2. Power Surges and Lightning Strikes
A power surge can also fry you capacitor. This happens when too much electricity is suddenly supplied to the unit either due to problems with the power supply or as a result of a lightning during thunderstorms.
3. Capacitor with the Wrong Rating
If you look at a capacitor, you will see 2 ratings:
- Capacitance (in microfarads)
You need to use a capacitor with the correct voltage and capacitance rating. Often when homeowners replace capacitors themselves, they may use an undersized capacitor which means it will fail out sooner than later as it will struggle to keep up.
You can replace an AC capacitor with another one of a higher voltage rating (some HVAC techs even recommend it) without any problems but a capacitor with a lower voltage rating will always fail prematurely.
4. Capacitor’s Age
Capacitors, just like other electrical components will fail as a result of old age. They definitely don’t last forever. Wear and tear as a result of internal heat will ultimately cause them to fail.
In the old days, capacitors could last for as long as 30 years or even the lifetime of the air conditioner unit. Most HVAC technicians have come across old capacitors which only failed because their terminals were just too rusty (Actually your capacitor can fail due to loose or rusty connections).

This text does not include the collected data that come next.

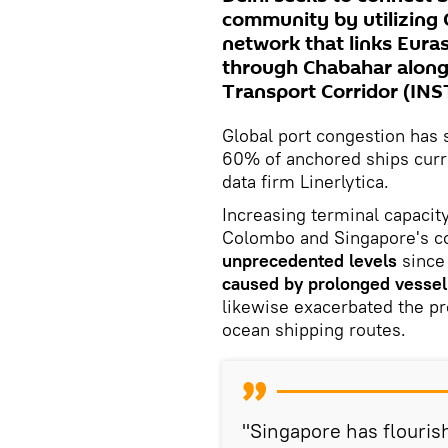
community by utilizing 
network that links Euras
through Chabahar along
Transport Corridor (INST
Global port congestion has s
60% of anchored ships curre
data firm Linerlytica.
Increasing terminal capacit
Colombo and Singapore's co
unprecedented levels
since
caused by prolonged vessel 
likewise exacerbated the pr
ocean shipping routes.
"Singapore has flourish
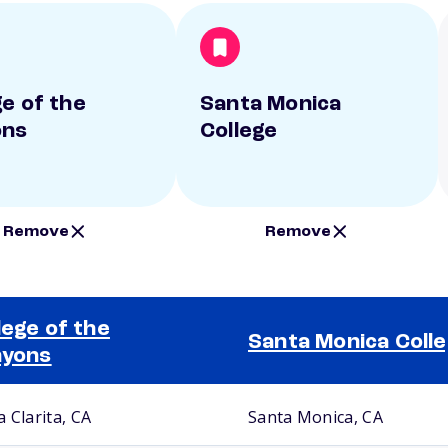
ge of the
Santa Monica
ons
College
Remove
Remove
lege of the
Santa Monica Coll
nyons
 Clarita, CA
Santa Monica, CA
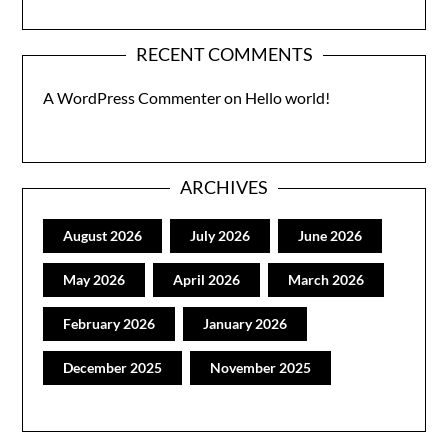
RECENT COMMENTS
A WordPress Commenter
on
Hello world!
ARCHIVES
August 2026
July 2026
June 2026
May 2026
April 2026
March 2026
February 2026
January 2026
December 2025
November 2025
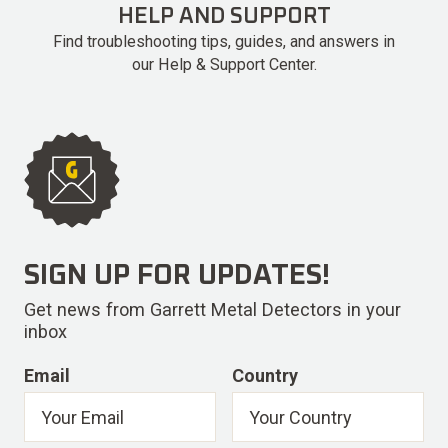
HELP AND SUPPORT
Find troubleshooting tips, guides, and answers in
our Help & Support Center.
SIGN UP FOR UPDATES!
Get news from Garrett Metal Detectors in your
inbox
Email
Country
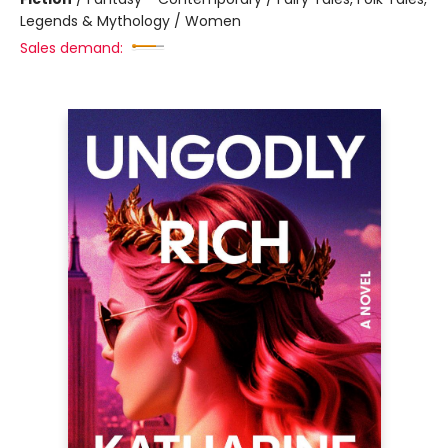
Legends & Mythology / Women
Sales demand:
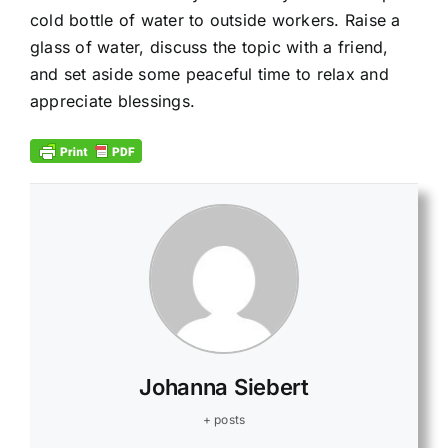
cold bottle of water to outside workers. Raise a
glass of water, discuss the topic with a friend,
and set aside some peaceful time to relax and
appreciate blessings.
Johanna Siebert
+ posts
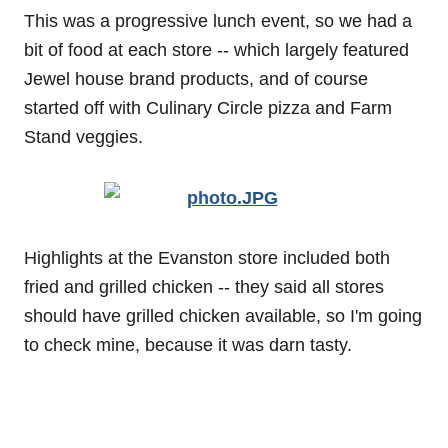
This was a progressive lunch event, so we had a
bit of food at each store -- which largely featured
Jewel house brand products, and of course
started off with Culinary Circle pizza and Farm
Stand veggies.
Highlights at the Evanston store included both
fried and grilled chicken -- they said all stores
should have grilled chicken available, so I'm going
to check mine, because it was darn tasty.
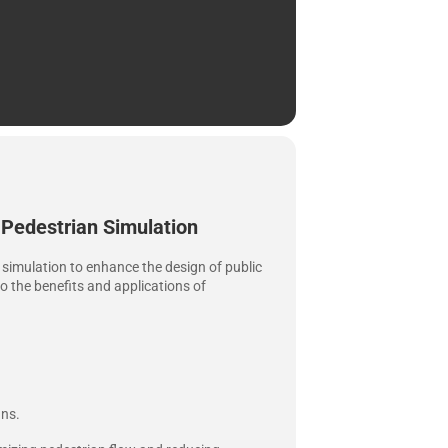
 Pedestrian Simulation
an simulation to enhance the design of public
to the benefits and applications of
gns.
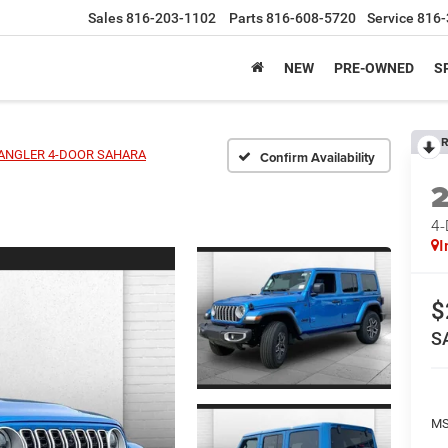
Sales
816-203-1102
Parts
816-608-5720
Service
816-
NEW
PRE-OWNED
S
R
ANGLER 4-DOOR SAHARA
Confirm Availability
4
I
$
S
MS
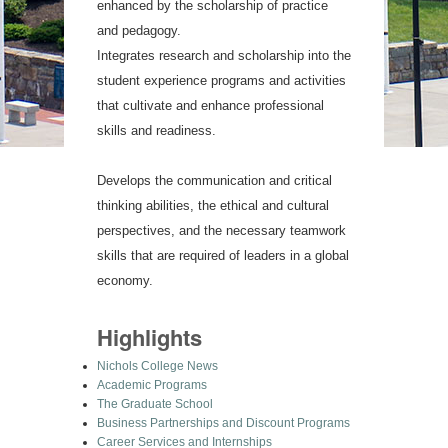
enhanced by the scholarship of practice
and pedagogy.
Integrates research and scholarship into the
student experience programs and activities
that cultivate and enhance professional
skills and readiness.
Develops the communication and critical
thinking abilities, the ethical and cultural
perspectives, and the necessary teamwork
skills that are required of leaders in a global
economy.
Highlights
Nichols College News
Academic Programs
The Graduate School
Business Partnerships and Discount Programs
Career Services and Internships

Unfortunately capacitors today don’t last that long. You will be lucky if yours lasts for more than 10 years. Some will only last for a year or two.
How to Prevent You AC Capacitor from Failing
The following are some of the ways to prevent AC capacitor failure:
1. Use an HVAC Surge Protector
The HVAC surge protector is installed in the electric circuit before the AC unit. It diffuses the excess voltage before it gets to the unit, in the event of a power surge.

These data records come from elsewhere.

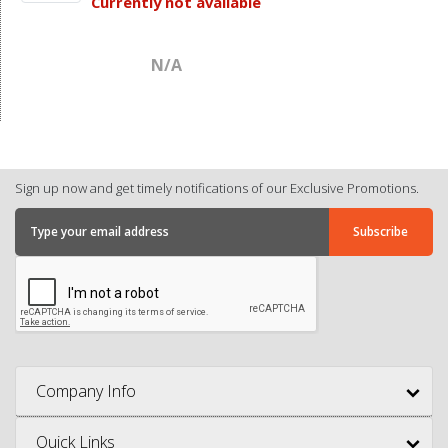
Currently not available
N/A
Sign up now and get timely notifications of our Exclusive Promotions.
Company Info
Quick Links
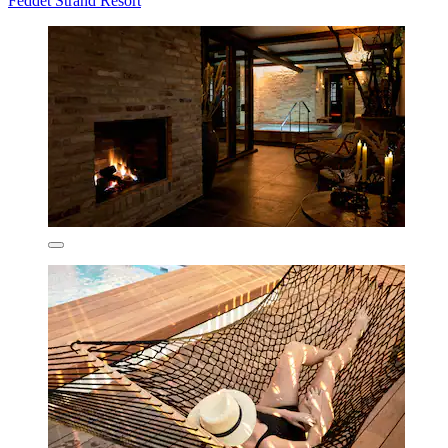
Feddet Strand Resort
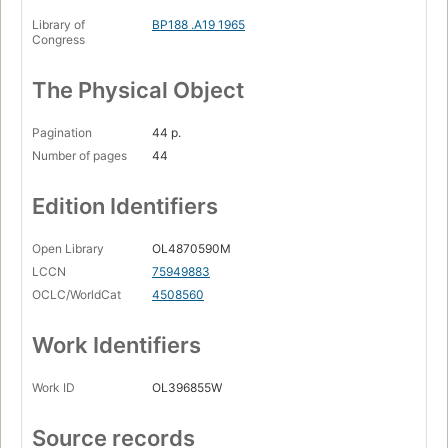
Library of
BP188 .A19 1965
Congress
The Physical Object
Pagination
44 p.
Number of pages
44
Edition Identifiers
Open Library
OL4870590M
LCCN
75949883
OCLC/WorldCat
4508560
Work Identifiers
Work ID
OL396855W
Source records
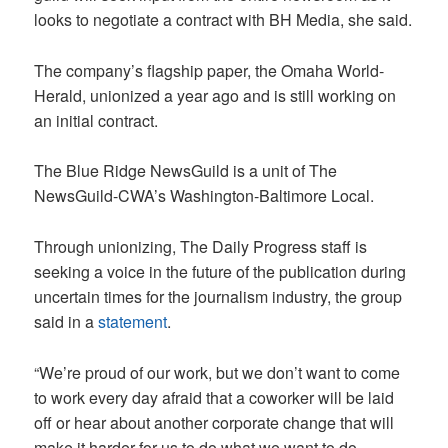
looks to negotiate a contract with BH Media, she said.
The company’s flagship paper, the Omaha World-
Herald, unionized a year ago and is still working on
an initial contract.
The Blue Ridge NewsGuild is a unit of The
NewsGuild-CWA’s Washington-Baltimore Local.
Through unionizing, The Daily Progress staff is
seeking a voice in the future of the publication during
uncertain times for the journalism industry, the group
said in a
statement
.
“We’re proud of our work, but we don’t want to come
to work every day afraid that a coworker will be laid
off or hear about another corporate change that will
make it harder for us to do what we want to do —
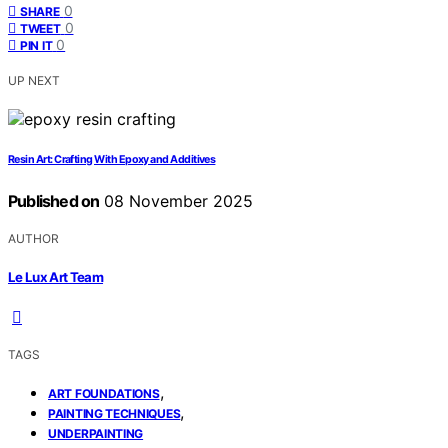
0
SHARE
0
TWEET
0
PIN IT
UP NEXT
Resin Art: Crafting With Epoxy and Additives
Published on
08 November 2025
AUTHOR
Le Lux Art Team
TAGS
,
ART FOUNDATIONS
,
PAINTING TECHNIQUES
UNDERPAINTING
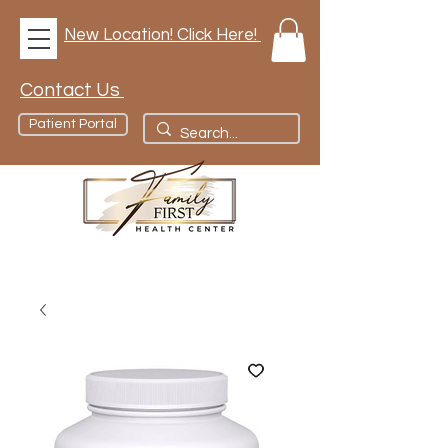
New Location! Click Here!
Contact Us
Patient Portal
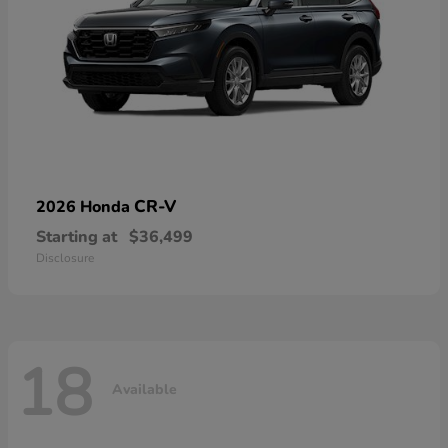
CR-V
2026 Honda
Starting at
$36,499
Disclosure
18
Available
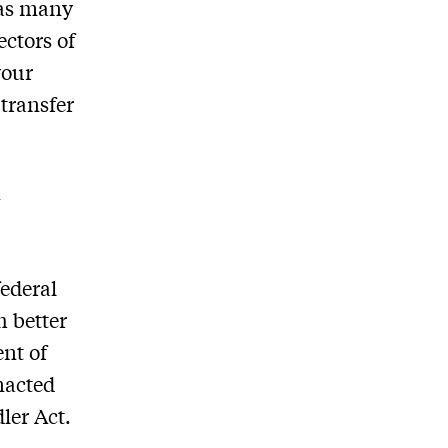
 as many
ectors of
your
 transfer
n
federal
h better
ent of
nacted
ler Act.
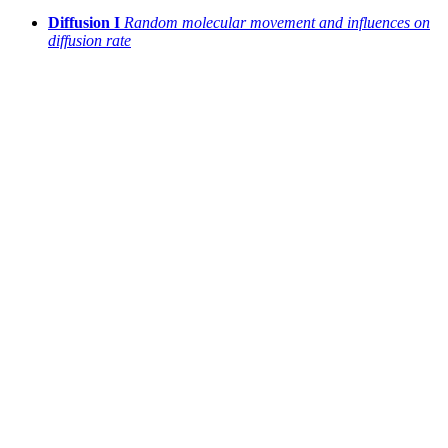
Diffusion I
Random molecular movement and influences on
diffusion rate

2. Change Air Filter Regularly
Air filters are installed on the AC’s return air vents. They clean the air before it gets to the inside unit so that dust, pollen, lint and other particles are removed and not circulated back to the house.
It is recommended that you change your AC filter at least after 3 months. Luckily, replacing air filters is easy as I have outline in this post.
Clean filters keep the air flowing to the evaporator coil and the system doesn’t need to overwork, and capacitors will therefore not overheat.
2. Clean AC Coils
Dirty evaporator coils have the same effect as clogged air filters. They restrict airflow from return ducts forcing the whole system to worker harder and overheat. Cleaning the coils can prevent that from happening.
Also, cleaning the condenser coil outside prevents buildup of heat inside the unit which can also cause the capacitor to overheat.
3. Place the Outside Unit in a Shaded Area
To prevent the capacitor from heating due to direct exposure to sunlight, having the outside unit in a shaded area definitely helps, especially if you live in some of the hottest states.
4. Increase your Thermostat Setting
This may not be the most comfortable thing to do but when it is hottest outside is the time your AC works the hardest. It becomes a bigger challenge when you have set your thermostat too low.
Increasing your thermostat setting and making sure that your house is not losing heat due to bad insulation will help to take some of the load from the AC unit.
5. Use the Correct Capacitor
To prevent your capacitor from failing, replace it with a high-quality one and importantly with same rating (microfarads and voltage) as the old one.
6. Plan Annual AC Maintenance
Annual AC maintenance especially just before summer by a professional HVAC technician will help your air conditioner run smoothly during the entire summer months. They will inspect the ductwork, refrigerant levels, filters, coils etc. meaning that your capacitor will have a lower chance of failing.
And basically that is why air conditioners fail as well as steps to take to prevent them from failing. Just to warn you that capacitors carry a high charge and can shock you when mishandled and if you need to replace yours it is best to have it done by a licensed technician.